A.R. Ravishankara was born in Shimoga, India, and grew up mostly in Mysore and Bangalore, India. His father was a farmer who died when A.R. was ten years old. Ravishankara attended a private school and graduated from high school when he was fourteen. He obtained a bachelor’s degree in physics and chemistry and a master’s degree in physical chemistry from the University of Mysore.

Ravishankara entered the PhD program at the University of Florida, working with Robert Hanrahan; his thesis dealt with hydrofluorocarbon (HFC). He and his wife then moved to the University of Maryland, where he worked on chlorine nitrate with Douglas Davis. From Maryland he accepted a position at Georgia Institute of Technology (Georgia Tech) and began research into ozone layer depletion.

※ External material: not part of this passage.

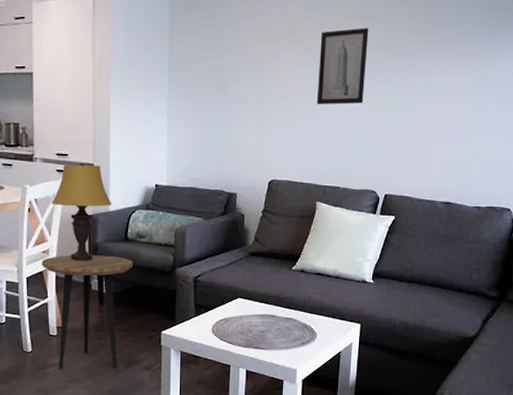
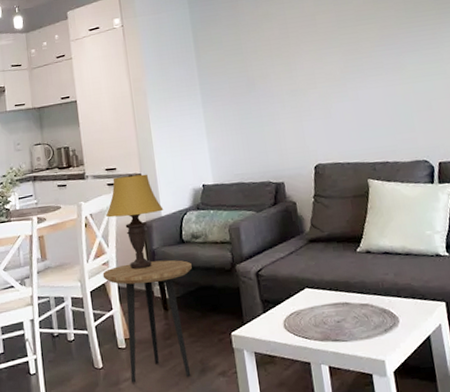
wall art: present [316,27,369,105] -> none [337,10,395,87]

From warm Georgia Ravishankara moved to Boulder, Colorado, recruited by Carleton Howard and Daniel Albritton, the head of the Aeronomy Lab at National Oceanic and Atmospheric Administration (NOAA). That same year Ravishankara’s son was born, and the ozone hole was discovered. He went to Antarctica to investigate the ozone hole. While on the field study, they could not talk about the discovery because the Montreal Protocol (MP) was being negotiated. Ravishankara and his wife also adopted a daughter during this period. He and Susan Solomon published twelve papers together. Hydrofluorocarbons (HFCs) seemed to be good substitutes for CFCs; bringing him back to his PhD thesis. Moving from kinetics to photochemistry and heterochemistry, Ravishankara became senior scientist. He then began working with cavity ring-down spectroscopy on nitrate (NO3) and dinitrogen pentoxide (N2O5) and nighttime chemistry. He also worked on aerosols.

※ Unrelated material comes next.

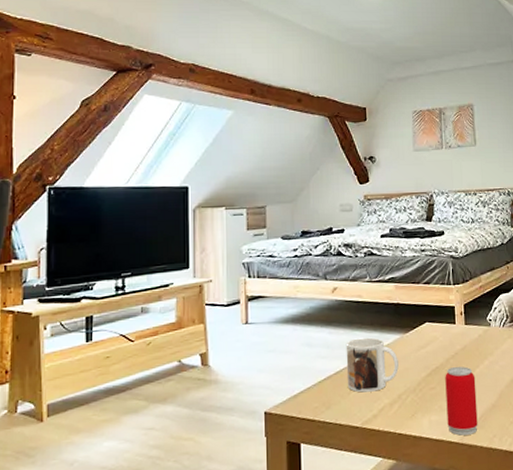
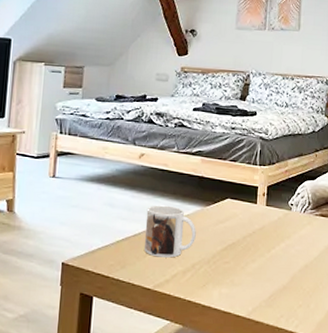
beverage can: present [445,366,478,436] -> none [237,245,270,311]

When Albritton left to organize the Earth System Research Laboratory, Ravishankara became first the acting head, then the head, of the Chemical Sciences Division. Much of his work entails explaining his research to government policy makers and members of the Montreal Protocol. As members have differing problems and agendas; science is a small part of the meetings, so Ravishankara attends MP meetings only if asked to present. Nitrous oxide is difficult to work with, as it is produced by growing food, so the attempt now is to limit the increase of agricultural use of nitrous oxide.

Ravishankara explains how to discuss climate issues with people outside his field. He recognizes that individuals have a tiny, indirect, and often invisible effect on climate, making them resistant to changing their own behavior. He says that science is only one input for decision-making.